Requirements ::
**a)** From the account of the Showdown in Chicago rally, extract the passage from "But this was" up to and including "of the crowd.".
**b)** Extend the account of the Showdown in Chicago rally, picking up right after its final sentence.

Provided passage ::
☆ ☆ ☆

The Reverend Eugene Barnes of the Central Illinois Organizing Project opened the evening’s festivities, stating:

“Welcome to the Showdown in Chicago, we have come together to reclaim America and hold Wall Street accountable. Imagine a story as terrible as this, the same financial institutions that created the crisis, sent the economy into a tailspin, handed out bonuses on top of bonuses, and needed hundreds of billions of dollars of taxpayers money, are back in business as usual. They are spending millions on Capitol Hill trying to defeat legislation that would help ordinary people and strengthen our economy. Each of us has traveled here to Chicago today because we will not stand what is being done to our families and communities. If we needed confirmation that we are all in this together, the financial crisis caused by Wall Street is living proof. Everyone has been impacted by the greed of the big banks. Bank-owned properties are littering our communities, rising unemployment, sky-high credit card interest rates, payday loans at 1,000% interest, and not to mention billions of dollars in lost pensions. It is a sad fact when you are 65 years old and you realize you have to go back to work. We have come here in Chicago because we are sick and tired of being sick and tired, but we are also here because we have hope because we know America can do better. It is time to put people first.”

Here is a smattering of the speakers who followed:

* Tom Balanoff, the President of Service Employees International Union (SEIU) Illinois, noted that not a single person in this room caused the economic crisis. He reminded the crowd that it was appropriate that they were are starting this movement for reform of the financial system in the same city where the push for an eight-hour workday began and spread around the globe, referring to the 1886 Haymarket massacre.

* U.S. Senator Dick Durbin of Illinois demonstrated that he was in touch by showing up and telling harrowing tales of hard-working constituents who had been scammed by adjustable rate mortgage firms. Even though the Senate failed to pass legislation that would have allowed judges the discretion to modify mortgages to help keep people in their homes, Senator Durbin said he had not giving up the fight. He also hinted that he working on some new approaches, including an idea that would allow families whose homes have been foreclosed on to rent their own homes from the banks, keeping them off the streets and keeping the homes occupied and cared for. He noted, “We are working on this idea, and it would be helpful if one bank would step up to the idea.”

* And, the audience heard from regular folks as well: people caught in the payday loan trap, like Mitzi Rivers-Singleton of Witchita, Kansas, who finally worked her way our of crippling debt with the help of a credit union and a local community group. She said, “I stand with you toe to toe up against big banks. I want to let the know that enough is enough, so I tell my friends and family you don’t go there. You have other options.”

But this was the warm up act. After the welcoming comments, the activists took to the streets. Carrying signs featuring Dorothea Lange’s famous photo of a Depression Era mom with her two children. The activists marched through the streets to the Sheraton where the ABA was meeting, chanting: “ABA, you’re the worst! It’s time to put people first!” And, “Bailout? No, thanks! Bust up big banks!” And, “Enough is enough!” Huge posters portraying Jamie Dimon of JPMorgan and Citigroup’s Vikram Pandit were part of the crowd.

☆ ☆ ☆

[Saved entries]

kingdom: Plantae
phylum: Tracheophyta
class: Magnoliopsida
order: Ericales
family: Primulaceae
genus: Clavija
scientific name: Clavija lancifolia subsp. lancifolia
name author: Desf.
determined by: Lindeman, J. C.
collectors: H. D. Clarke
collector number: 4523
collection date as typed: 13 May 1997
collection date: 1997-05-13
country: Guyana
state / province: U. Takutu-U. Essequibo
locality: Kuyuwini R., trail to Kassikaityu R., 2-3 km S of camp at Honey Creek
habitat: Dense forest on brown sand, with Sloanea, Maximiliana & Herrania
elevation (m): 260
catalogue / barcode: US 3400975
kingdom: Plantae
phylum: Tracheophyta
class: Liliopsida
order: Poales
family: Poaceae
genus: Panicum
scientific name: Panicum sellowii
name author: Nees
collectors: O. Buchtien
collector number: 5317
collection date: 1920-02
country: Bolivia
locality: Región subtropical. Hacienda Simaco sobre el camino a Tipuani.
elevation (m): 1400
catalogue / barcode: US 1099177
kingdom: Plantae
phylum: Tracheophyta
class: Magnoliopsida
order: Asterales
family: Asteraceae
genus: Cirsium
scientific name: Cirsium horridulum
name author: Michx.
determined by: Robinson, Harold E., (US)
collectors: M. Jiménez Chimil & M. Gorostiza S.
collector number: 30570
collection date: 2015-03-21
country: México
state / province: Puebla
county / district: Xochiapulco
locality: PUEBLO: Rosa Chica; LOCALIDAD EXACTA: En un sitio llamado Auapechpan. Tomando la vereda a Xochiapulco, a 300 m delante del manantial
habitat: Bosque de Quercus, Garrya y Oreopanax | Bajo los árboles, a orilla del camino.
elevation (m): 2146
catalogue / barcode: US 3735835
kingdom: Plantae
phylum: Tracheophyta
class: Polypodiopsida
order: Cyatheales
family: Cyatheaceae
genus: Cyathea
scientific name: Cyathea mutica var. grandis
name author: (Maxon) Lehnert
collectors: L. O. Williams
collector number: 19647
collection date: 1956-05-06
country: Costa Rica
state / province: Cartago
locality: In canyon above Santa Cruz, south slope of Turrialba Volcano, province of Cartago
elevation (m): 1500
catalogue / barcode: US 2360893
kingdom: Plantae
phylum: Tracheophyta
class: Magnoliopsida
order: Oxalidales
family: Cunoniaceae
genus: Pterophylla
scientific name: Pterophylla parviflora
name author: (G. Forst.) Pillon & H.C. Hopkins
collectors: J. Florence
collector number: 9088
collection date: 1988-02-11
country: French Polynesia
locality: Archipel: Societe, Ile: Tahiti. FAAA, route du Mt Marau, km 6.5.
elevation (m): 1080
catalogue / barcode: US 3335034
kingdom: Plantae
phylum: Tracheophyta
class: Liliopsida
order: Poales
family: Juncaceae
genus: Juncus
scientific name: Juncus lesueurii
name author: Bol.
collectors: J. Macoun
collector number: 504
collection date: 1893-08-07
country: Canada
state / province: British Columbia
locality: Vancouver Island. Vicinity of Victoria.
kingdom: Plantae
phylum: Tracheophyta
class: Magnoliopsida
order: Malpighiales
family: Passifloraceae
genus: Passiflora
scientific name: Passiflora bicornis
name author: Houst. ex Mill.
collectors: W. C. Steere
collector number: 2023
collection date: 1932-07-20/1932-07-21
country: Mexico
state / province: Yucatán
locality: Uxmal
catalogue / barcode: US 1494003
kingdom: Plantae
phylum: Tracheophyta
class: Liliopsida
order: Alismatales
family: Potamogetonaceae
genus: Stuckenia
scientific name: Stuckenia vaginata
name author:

☆ ☆ ☆

Results of the tasks ::
**a)**
But this was the warm up act. After the welcoming comments, the activists took to the streets. Carrying signs featuring Dorothea Lange’s famous photo of a Depression Era mom with her two children. The activists marched through the streets to the Sheraton where the ABA was meeting, chanting: “ABA, you’re the worst! It’s time to put people first!” And, “Bailout? No, thanks! Bust up big banks!” And, “Enough is enough!” Huge posters portraying Jamie Dimon of JPMorgan and Citigroup’s Vikram Pandit were part of the crowd.

**b)**
The rambunctious, but peaceful, crowd gathered outside the hotel, quickly attracting a large police presence. At least seven luxurious limousines pulled up in front of the Sheraton, but their parties seemed reluctant to appear and face the crowd. Soon a large group of well-dressed people exited the Sheraton chanting. At first, this reporter was confused. Could this be the bankers rushing their own limos? But when I recognized Hugh Espey of Iowa Citizens for Community Improvement, it became clear that these were protestors, too. They were chanting: “We’ll be back!” Later, “We laid low in the building all day until we simultaneously converged on the lobby and burst into changes. It was all very quiet and then all of a sudden it was very loud,” Espey said with a grin on his face.

Aretha Franklin was a theme of the evening as a singer performed “Think” at the Showdown conference, and one activist sang “Shame, shame, shame on you,” to the tune of her song “Chain of Fools” in front of the Sheraton. Oddly enough, none of the Banksters seemed to share the sentiment.

The protestors attempted to deliver a letter to ABA President Edward Yingling listing their concerns and demands, but no representative of the ABA would come out to accept the letter, guaranteeing that the protestors would try again later.

Later today, a visit from the chair of the Federal Deposit Insurance Corporation (FDIC), Sheila Bair, then on to visit Goldman Sachs . . . . Stay tuned.

Fuente: Center for Media and Democracy

A large crowd of protesters march outside the American Bankers Association annual convention in Chicago, Illinois October 26, 2009. (REUTERS/Frank Polich)

A large crowd of protesters march outside the American Bankers Association annual convention in Chicago, Illinois October 26, 2009. (REUTERS/Frank Polich)

Protesters in Chicago March on Offices of Goldman, Wells Fargo

by Lauren Etter
October 26, 2009

CHICAGO – Hundreds of union members and organizers descended on the streets of downtown Chicago on Monday morning to picket the offices of Goldman Sachs Inc. and Wells Fargo & Co.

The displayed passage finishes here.